No, it’s not. Remember how I mentioned the original pickup trucks were a body on frame technology derived from horse and buggies by way of the Model T? Well that’s still the basic layout of any proper truck that isn’t a unibody car in disguise. The basic ingredients of a pickup truck include parallel steel frame rails, a solid rear axle, rear drum brakes, a longitudinal front engine (ostensibly a V8 for the real Puritans) and a cab plus open box bolted on top. Now for a commercial vehicle used for pulling trailers and hauling heavy loads, this makes sense. But it involves a whole bunch of drawbacks you’d prefer to avoid in a passenger car.

-Weight distribution. These things are front-heavy and light in the ass. They tend to understeer, and the rear tires lack traction when unloaded. As mentioned before, it’s gonna be “unloaded” the vast majority of the time for owners.

-Live axles and high unsprung weight. A big ol’ rear axle floating around in the rear makes the ride quality and handling on a pickup truck suffer immensely. Similarly, those big, heavy truck wheels and dual tire combinations only make the problem worse.

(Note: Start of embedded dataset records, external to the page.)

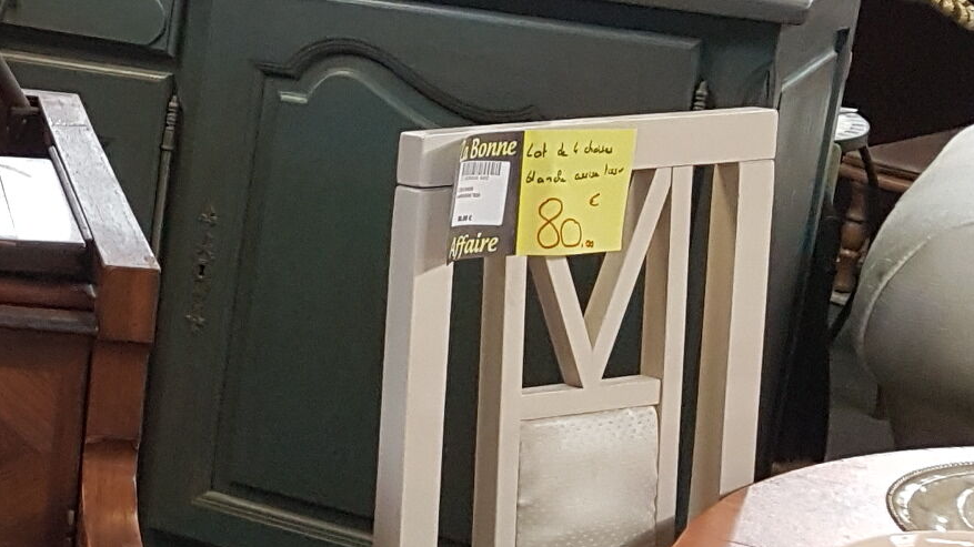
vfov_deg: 13.0
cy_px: 222
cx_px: -571
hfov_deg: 19.4
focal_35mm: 93
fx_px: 2402
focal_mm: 4.2
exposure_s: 1/50
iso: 160
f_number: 1.7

-High spring rates. The whole idea of that bed is that you can dump heavy shit back there. Accordingly, the springs are as stiff as possible to prevent the rear fenders from squatting down onto the tires when you slam a pallet of cinderblocks in the rear. That means bone jarringly bad compliance over bumps and rough road surfaces.

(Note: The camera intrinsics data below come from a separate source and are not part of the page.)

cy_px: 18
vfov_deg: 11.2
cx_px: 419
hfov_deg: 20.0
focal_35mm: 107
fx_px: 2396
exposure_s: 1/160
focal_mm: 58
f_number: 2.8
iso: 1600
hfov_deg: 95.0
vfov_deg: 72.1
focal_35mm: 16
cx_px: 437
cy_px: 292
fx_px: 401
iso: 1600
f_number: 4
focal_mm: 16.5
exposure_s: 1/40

-High center of gravity. The trade-off of ground clearance is a propensity for roll-overs to the point transient G-forces can actually tip some pickups over. (Saw it myself on an off-ramp years ago) 

-Excessively heavy. With curb weights between 5-7,000 lbs (for a “normal” truck, the heavy duty versions can hit 12,000 lbs), acceleration, cornering, braking, ride quality, and fuel economy are all significantly compromised compared to something lighter. You can’t escape physics; if the vehicle is heavier, it’s going have poor performance. This is what happens when you haul around an extra ton of steel, plastic, and sheet metal for no good reason.

-Compromised braking performance. This is mostly a factor of the vehicle’s weight, but pickup trucks also rely on hydraulic drum brakes for the rear axle. This is another antique component with as many drawbacks as the leaf-spring suspension attached to the back axle.

-Open cargo area. Unless you’re hauling oversized objects that take up a lot of vertical space regularly, the bed is actually a liability. Every normal sized payload has to be secured, it’s exposed to the weather, and obviously vulnerable to just being outright stolen. This is why bed-lids and job boxes become a mandatory “pick-up tax” in addition to the price premium you’re already paying.

None of this is to suggest that there aren’t niche applications for pickup trucks. But they are hardly mandatory for most of the working class either, as Europeans somehow manage to get through their entire lives without driving them. Essentially a pickup truck is ideal for highly specific applications such as, interestingly enough, farming. The combination of ride-height, 4 wheel drive, towing capacity and an open cargo area is perfect for the needs of a farmer, which was the original demographic buying them heavily in the first place. Haybales, flat bed trailers, drums of diesel fuel and tractor parts are the domain of the pickup.

The problem is that those sensible, stripped down pickup trucks with single cabs and 8 foot beds are consciously being phased out by automakers. Worse, even a “basic truck” occupies the same price category as a work van. If you’re a handyman, painter, HVAC technician or plumber, the van almost certainly makes more sense than even the best bargain in a pickup truck. You certainly don’t need a pickup truck to commute to work unless you just like paying through the nose for the privilege of bad gas mileage. Fact of the matter is, people are not buying trucks out of any kind of necessity, they’re buying them because of branding and they’re getting expensive crew cabs loaded with features, hence why automakers are selling so many of them like this in the first place. 

For most of the population, pickup trucks are a financial mistake and you should be driving something else.